We were on a C ontinental flight from Houston to Cancun.  It was a great flight and the captian had talk along the way.  As we approach Cancun he told the weather and the sun was shining etc....and WHEN WERE READY TO GO HOME....JUST GIVE HIM A CALL AND HE WOULD COME BACK AND GET US.  The plane load loved it.


----------



## Banker (Apr 10, 2006)

These were great!!!  Thanks..it reminds me of when I used to work onboard Amtrak's Autotrain from 1984-1986.  When going southbound from Lorton, Va to Sanford, Fl...if I was working the coaches that trip, I would get on the PA system and make some comments about the weather we were heading towards and what many passengers were coming from.

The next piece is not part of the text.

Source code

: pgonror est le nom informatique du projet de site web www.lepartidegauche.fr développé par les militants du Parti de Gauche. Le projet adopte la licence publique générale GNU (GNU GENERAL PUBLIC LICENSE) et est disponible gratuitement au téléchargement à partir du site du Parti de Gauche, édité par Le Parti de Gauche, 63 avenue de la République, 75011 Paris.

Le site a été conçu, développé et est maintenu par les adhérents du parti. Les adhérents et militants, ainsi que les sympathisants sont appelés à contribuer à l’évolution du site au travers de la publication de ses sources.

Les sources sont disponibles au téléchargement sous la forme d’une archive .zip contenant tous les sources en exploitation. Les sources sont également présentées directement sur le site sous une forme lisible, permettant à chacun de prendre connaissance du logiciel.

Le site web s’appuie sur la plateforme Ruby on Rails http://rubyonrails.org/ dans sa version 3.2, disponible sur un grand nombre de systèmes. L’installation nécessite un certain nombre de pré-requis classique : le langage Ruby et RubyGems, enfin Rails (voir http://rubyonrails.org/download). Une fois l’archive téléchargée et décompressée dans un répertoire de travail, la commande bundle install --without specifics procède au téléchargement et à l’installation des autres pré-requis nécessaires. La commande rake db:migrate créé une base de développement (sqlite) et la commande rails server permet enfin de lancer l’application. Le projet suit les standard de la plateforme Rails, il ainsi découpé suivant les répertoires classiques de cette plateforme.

Going south we picked up USA Today papers for the sleeper cars.  I would read the temps in various ciities around the US..    Since that was 20 years ago, I don't remember exactly what I would say, but we had fun with it.!!!!  ...If anyone has other tidbits they remember from flights, I would love to have someone post some more.  I love a laugh after a hard day at work.  Sue


----------



## shagnut (Apr 10, 2006)

I was on SWA when the pilot did the whoa horsey thingy. It was a hoot. When we were entering the plane the reservationist was singing to us. They are fun.  shaggy


----------



## BILLVACK (Apr 11, 2006)

This was at the gate at DFW.  The gate attendant was discussing carry on baggage and that it must fit in the overhead bin or under the seat in front of you.  
She went on to say 'Just because it has wheels doesn't make it carry-on.  My refrigerator at home has wheels, and it's certainly not going in the overhead bin!'

Great to see a sense of humor....


----------



## Sunny4me (Apr 11, 2006)

When we were flying Southwest at the end of the flight the attendant got on and sang

(to the tune of the I Love You Barney song)

We love you, 
You love us,
Isn't this better than
taking the bus
.....(some more lines I don't recall)....
..........
Marry one of us and
you'll fly for free!


----------



## Htoo0 (Apr 12, 2006)

Yesterday, on American from the Big Apple to the big D, the attendant announced, "Attention, if you're on your cell phone, it is now time to say I love you, goodbye, hang up and turn it off.  Also, turn off any PDA's, Blackberries, blueberries, strawberries, and any other kind of berries (including raspberries) along with any and all other electronic devices."


----------



## uncletupelo83 (Apr 12, 2006)

God this is so funny.


----------



## philemer (Apr 12, 2006)

On a flight from Seattle to Port Angeles the FA said "if this flt. turns into a *cruise* please grab your seat cushion..."


Phil


----------



## T_R_Oglodyte (Apr 12, 2006)

Alaska Airlines, during the instructions for putting on an oxygen mask in case of cabin depressurization:

If you're traveling with an infant, or a grown person who acts like an infant, put your mask on first then assist the other person with their mask.


----------



## irish (Apr 13, 2006)

also heard on southwest air
"the flight attendants will now make their way thru the cabin to check that your seatbelts are buckled and your shoes match your outfit"


----------